Yet it didn't make her want to become an actress. More interested in art and literature, Touzani loves the poetry of  Blake  and  Whitman, and hopes to work in design:

''The great thing this school has taught me,'' she says, ''is the importance of communicating ideas to people, and I want to do that through art.''

McPhillips students are eager, in Touzan's words, '' for a bit of experience everywhere.'' 

Joshua Shoemake, a young American, at the time in his third year as an English teacher, could easily better his  $10,000 annual salary by returning Stateside. But Shoemake is struck by the fact that the kids-

''Have no hang-ups about themselves, or about saying what they think. They are completely open about discussing sex and love and the complexities of human emotion.

They love  A Streetcar Named Desire. They really tap into  Stanley Kowalski, and also respond very strongly to Shakespeare, his poetry and his insight into human emotions.

''In America,'' Shoemake adds, '' If I departed too far from the standard textbook approach to things, or used certain words, there'd be protests. Here, the connecting to life,  the candor and the involvement, make me feel that I'm teaching myself, helping myself as well as the kids.''

Despite the school's less than authoritarian approach, discipline is stressed by McPhillips. The young man who took umbrage at the excesses of the Bowleses and their circle is older now, but no more tolerant of frivolity.

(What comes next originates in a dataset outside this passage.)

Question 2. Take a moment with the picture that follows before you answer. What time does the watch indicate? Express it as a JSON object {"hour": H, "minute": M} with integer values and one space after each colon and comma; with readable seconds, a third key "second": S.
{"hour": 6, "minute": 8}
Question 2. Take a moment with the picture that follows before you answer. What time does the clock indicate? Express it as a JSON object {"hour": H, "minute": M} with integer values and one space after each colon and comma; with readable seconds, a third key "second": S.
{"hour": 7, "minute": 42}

*He likes old-style manners, and the insistence that the students stand up when an adult enters the class room is something they now find perfectly natural like*.

*Like theatricality, courtesy is a Moroccan trait.*

The main boulevard of Tangier still looks like an exterior set of from a French movie. Neon signs date from the early 1930s, and only a distant palm tree and a tourist shop selling  fez-shaped ashtrays seem out of place.

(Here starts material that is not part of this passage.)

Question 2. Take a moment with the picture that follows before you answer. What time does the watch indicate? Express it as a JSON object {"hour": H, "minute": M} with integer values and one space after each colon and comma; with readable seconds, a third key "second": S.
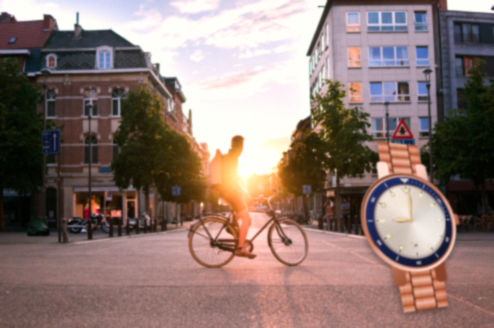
{"hour": 9, "minute": 1}
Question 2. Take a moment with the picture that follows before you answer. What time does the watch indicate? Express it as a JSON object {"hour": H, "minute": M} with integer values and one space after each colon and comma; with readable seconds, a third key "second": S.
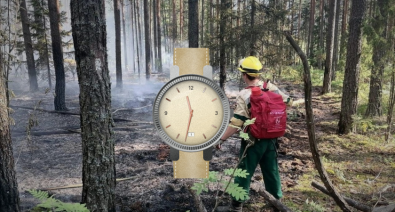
{"hour": 11, "minute": 32}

The Spanish consulate might be one of these neo-Baroque government building in Madrid, the Italian church a transplant from Tuscany, and the palace bought by the late  Malcolm Forbes  -now a Museum housing his collection of  Tangier memorabilia  -needs only a grand hotel sign above the entrance to belong on the Riviera.

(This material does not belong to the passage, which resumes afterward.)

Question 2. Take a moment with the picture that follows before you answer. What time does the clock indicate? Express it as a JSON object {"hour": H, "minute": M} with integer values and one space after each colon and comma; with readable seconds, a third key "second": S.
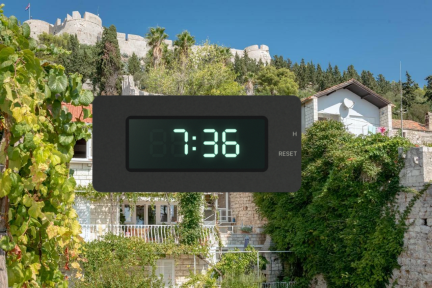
{"hour": 7, "minute": 36}
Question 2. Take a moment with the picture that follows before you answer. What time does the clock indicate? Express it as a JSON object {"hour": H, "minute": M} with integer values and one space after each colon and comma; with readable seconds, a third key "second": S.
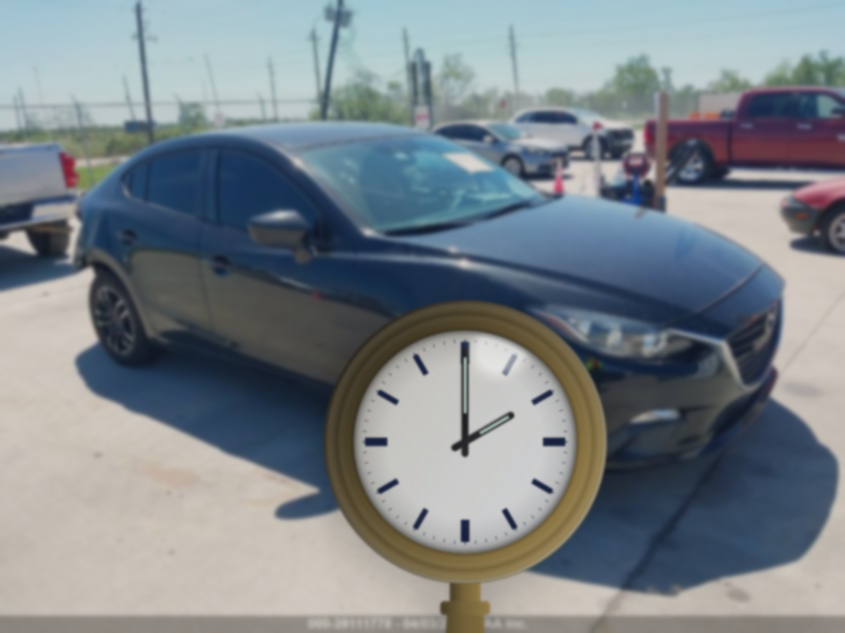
{"hour": 2, "minute": 0}
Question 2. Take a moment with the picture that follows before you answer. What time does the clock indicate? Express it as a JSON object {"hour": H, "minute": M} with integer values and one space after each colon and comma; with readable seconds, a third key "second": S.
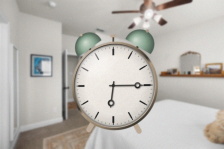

In the hills above the town, foreign residents built homes in the style of traditional Mediterranean villas. More recently, businessmen from Casablanca and oil-rich Saudis and Kuwaitis have favored a kind of postmodern Orientalism.

Boubker Soussi Temli, a Tangier antiques dealer, has created an astonishing  Moorish house with interiors reminiscent of  Pasolini's Arabian Nights.

In 1999, the international colony's most notable survivors are Pat Bowles, 88, who has written music for several McPhillips productions, and the American watercolorist Marguerite McBey, 93, a longtime moral and financial supporter of the American School-

As well as a member of its board of trustees. McBey has presented McPhllips with a house, designed many of the posters for school productions, and attended the 1998 graduation ceremony. The American Ambassador was among the speakers. 

An important part of  Tangier's past is the number of Americans and European eyes it opened. 

An important part of Tangier's future will be the number of young Moroccans eyes opened to America and Europe.

Scholarships now take students of the American school to Brandeis, Bryn Mawr, Harvard, Stanford, U.S.C., and Yale, as well as University of Chicago.

Some students will remain abroad, and some will return home, to work in their chosen professions.

Either way, they will find their lives changed by their experiences at the school, as McPhillips did when he decided to stay in Tangier over 50 years ago.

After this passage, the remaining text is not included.